_Exercise:_ With the images left out, print every entry that follows exactly.

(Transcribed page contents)
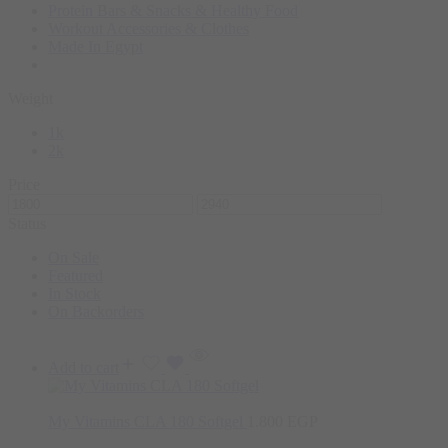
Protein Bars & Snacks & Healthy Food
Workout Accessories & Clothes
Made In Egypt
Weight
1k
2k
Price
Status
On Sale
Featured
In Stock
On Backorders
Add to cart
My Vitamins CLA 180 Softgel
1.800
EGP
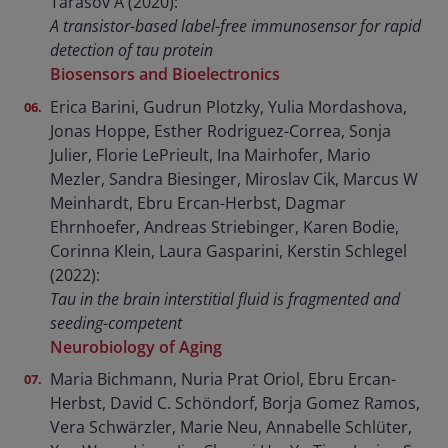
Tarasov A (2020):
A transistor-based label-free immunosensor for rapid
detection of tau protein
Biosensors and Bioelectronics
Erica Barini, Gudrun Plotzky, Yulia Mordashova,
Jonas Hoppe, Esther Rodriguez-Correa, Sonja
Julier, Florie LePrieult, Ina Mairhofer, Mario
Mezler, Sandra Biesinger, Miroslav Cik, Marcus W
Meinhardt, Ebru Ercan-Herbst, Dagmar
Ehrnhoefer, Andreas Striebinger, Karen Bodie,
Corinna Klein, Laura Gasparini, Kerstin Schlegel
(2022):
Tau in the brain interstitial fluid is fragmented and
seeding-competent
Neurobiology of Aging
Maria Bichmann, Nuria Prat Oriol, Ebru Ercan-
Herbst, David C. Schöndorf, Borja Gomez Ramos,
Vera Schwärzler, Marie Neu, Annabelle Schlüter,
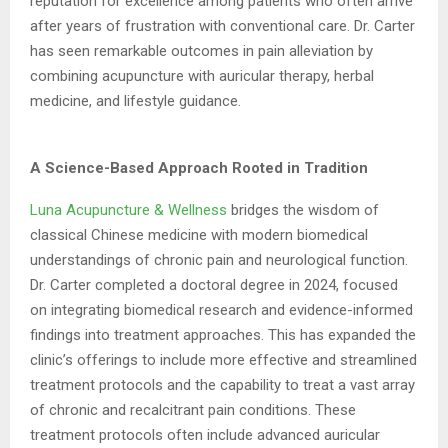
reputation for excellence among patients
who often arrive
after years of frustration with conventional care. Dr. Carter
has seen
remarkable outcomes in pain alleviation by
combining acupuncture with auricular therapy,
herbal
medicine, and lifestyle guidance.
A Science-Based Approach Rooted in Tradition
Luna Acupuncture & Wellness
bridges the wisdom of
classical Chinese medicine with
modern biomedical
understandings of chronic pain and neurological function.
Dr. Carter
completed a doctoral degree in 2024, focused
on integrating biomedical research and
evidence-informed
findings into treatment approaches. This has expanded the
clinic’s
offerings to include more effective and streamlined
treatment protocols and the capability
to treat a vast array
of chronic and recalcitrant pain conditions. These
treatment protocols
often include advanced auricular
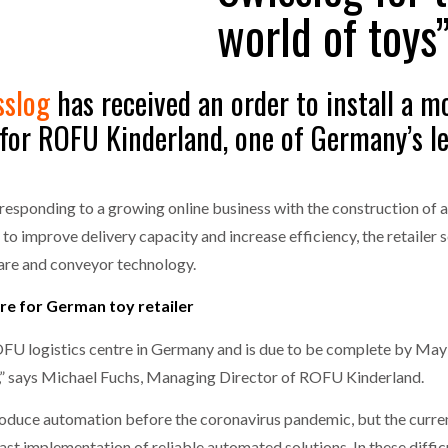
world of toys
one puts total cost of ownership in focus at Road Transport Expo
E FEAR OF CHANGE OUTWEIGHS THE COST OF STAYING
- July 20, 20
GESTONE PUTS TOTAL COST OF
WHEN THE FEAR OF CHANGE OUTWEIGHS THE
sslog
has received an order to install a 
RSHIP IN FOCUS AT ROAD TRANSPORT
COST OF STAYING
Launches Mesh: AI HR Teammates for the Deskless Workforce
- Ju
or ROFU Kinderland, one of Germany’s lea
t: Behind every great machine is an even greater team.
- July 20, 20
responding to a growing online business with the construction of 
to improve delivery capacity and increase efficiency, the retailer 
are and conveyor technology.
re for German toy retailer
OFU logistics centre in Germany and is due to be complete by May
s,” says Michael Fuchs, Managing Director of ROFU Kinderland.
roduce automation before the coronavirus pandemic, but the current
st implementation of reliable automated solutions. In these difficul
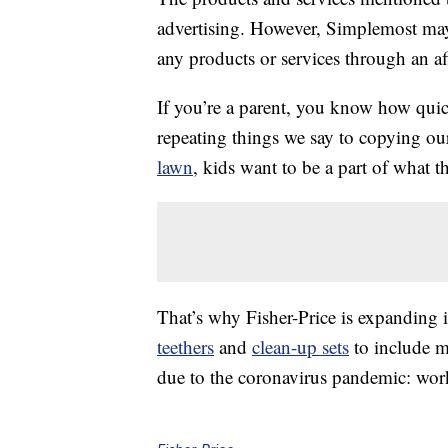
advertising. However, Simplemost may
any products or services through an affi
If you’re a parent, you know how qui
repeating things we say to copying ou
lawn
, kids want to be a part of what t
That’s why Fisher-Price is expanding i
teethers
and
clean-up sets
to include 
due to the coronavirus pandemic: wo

_Exercise output:_
Protein Bars & Snacks & Healthy Food
Workout Accessories & Clothes
Made In Egypt
Weight
1k
2k
Price
Status
On Sale
Featured
In Stock
On Backorders
Add to cart
My Vitamins CLA 180 Softgel
1.800
EGP
Tarasov A (2020):
A transistor-based label-free immunosensor for rapid
detection of tau protein
Biosensors and Bioelectronics
Erica Barini, Gudrun Plotzky, Yulia Mordashova,
Jonas Hoppe, Esther Rodriguez-Correa, Sonja
Julier, Florie LePrieult, Ina Mairhofer, Mario
Mezler, Sandra Biesinger, Miroslav Cik, Marcus W
Meinhardt, Ebru Ercan-Herbst, Dagmar
Ehrnhoefer, Andreas Striebinger, Karen Bodie,
Corinna Klein, Laura Gasparini, Kerstin Schlegel
(2022):
Tau in the brain interstitial fluid is fragmented and
seeding-competent
Neurobiology of Aging
Maria Bichmann, Nuria Prat Oriol, Ebru Ercan-
Herbst, David C. Schöndorf, Borja Gomez Ramos,
Vera Schwärzler, Marie Neu, Annabelle Schlüter,
reputation for excellence among patients
who often arrive
after years of frustration with conventional care. Dr. Carter
has seen
remarkable outcomes in pain alleviation by
combining acupuncture with auricular therapy,
herbal
medicine, and lifestyle guidance.
A Science-Based Approach Rooted in Tradition
Luna Acupuncture & Wellness
bridges the wisdom of
classical Chinese medicine with
modern biomedical
understandings of chronic pain and neurological function.
Dr. Carter
completed a doctoral degree in 2024, focused
on integrating biomedical research and
evidence-informed
findings into treatment approaches. This has expanded the
clinic’s
offerings to include more effective and streamlined
treatment protocols and the capability
to treat a vast array
of chronic and recalcitrant pain conditions. These
treatment protocols
often include advanced auricular
world of toys
one puts total cost of ownership in focus at Road Transport Expo
E FEAR OF CHANGE OUTWEIGHS THE COST OF STAYING
- July 20, 20
GESTONE PUTS TOTAL COST OF
WHEN THE FEAR OF CHANGE OUTWEIGHS THE
sslog
has received an order to install a 
RSHIP IN FOCUS AT ROAD TRANSPORT
COST OF STAYING
Launches Mesh: AI HR Teammates for the Deskless Workforce
- Ju
or ROFU Kinderland, one of Germany’s lea
t: Behind every great machine is an even greater team.
- July 20, 20
responding to a growing online business with the construction of 
to improve delivery capacity and increase efficiency, the retailer 
are and conveyor technology.
re for German toy retailer
OFU logistics centre in Germany and is due to be complete by May
s,” says Michael Fuchs, Managing Director of ROFU Kinderland.
roduce automation before the coronavirus pandemic, but the current
st implementation of reliable automated solutions. In these difficul
advertising. However, Simplemost may
any products or services through an affi
If you’re a parent, you know how qui
repeating things we say to copying ou
lawn
, kids want to be a part of what t
That’s why Fisher-Price is expanding i
teethers
and
clean-up sets
to include 
due to the coronavirus pandemic: wo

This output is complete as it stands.